Acordo do governo do estado de São Paulo viola autonomia da Fapesp

Depois de a Assembleia Legislativa do Estado de São Paulo promover um corte inconstitucional de R$ 120 milhões no orçamento da Fapesp - o orçamento total deve corresponder a 1% do montante arrecadado do ICMS (descontados os repasses legais para municípios) - transferindo o montante para a Secretaria de Desenvolvimento Econômico, Ciência, Tecnologia e Inovação, SDCTI, uma reunião com representantes do governo, da Fapesp e de institutos de pesquisa do estado, IPs, decidiu que o valor seria devolvido à Fundação de Amparo, mas ficaria carimbado - devendo ser usados exclusivamente para financiar os IPs. Os detalhes do acordo são relatados em reportagem do jornalista Herton Escobar. (Cuidado! Contém paywall poroso.)

É uma boa notícia de que o orçamento da Fapesp será recomposto conforme determina a constituição do Estado:

CESP
"Artigo 271 - O Estado destinará o mínimo de um por cento de sua receita tributária à Fundação de Amparo à Pesquisa do Estado de São Paulo, como renda de sua privativa administração, para aplicação em desenvolvimento científico e tecnológico.

Parágrafo único - A dotação fixada no 'caput', excluída a parcela de transferência aos Municípios, de acordo com o artigo 158, IV da Constituição Federal, será transferida mensalmente, devendo o percentual ser calculado sobre a arrecadação do mês de referência e ser pago no mês subseqüente.
"

Porém, o acordo, ao determinar a destinação do valor que, legalmente, é do orçamento da Fapesp, viola frontalmente a autonomia do órgão fixado em lei e reconhecida em decreto pelo então governador José Serra em 2007.

## Requisito A:
Transcreva fielmente todas as linhas de texto dos registros abaixo, sem alterar nada. Deixe as imagens de fora da resposta.

## Registros de dados:

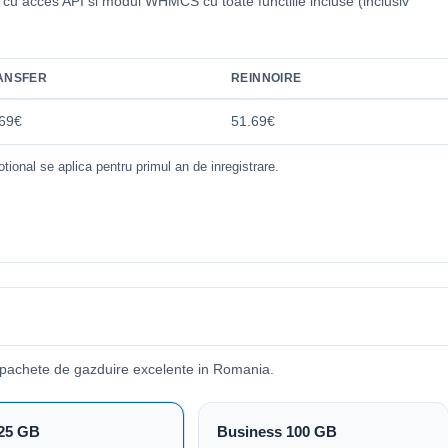
i cu acces API si modul WHMCS cu toate functiile incluse (inclusiv
.
ANSFER
REINNOIRE
69€
51.69€
tional se aplica pentru primul an de inregistrare.
 pachete de gazduire excelente in Romania.
25 GB
Business 100 GB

## Requisito B:
Segundo o trecho, de quanto foi o corte que a Assembleia Legislativa fez no orçamento da Fapesp?

## Resposta A:
i cu acces API si modul WHMCS cu toate functiile incluse (inclusiv
.
ANSFER
REINNOIRE
69€
51.69€
tional se aplica pentru primul an de inregistrare.
 pachete de gazduire excelente in Romania.
25 GB
Business 100 GB

## Resposta B:
R$ 120 milhões.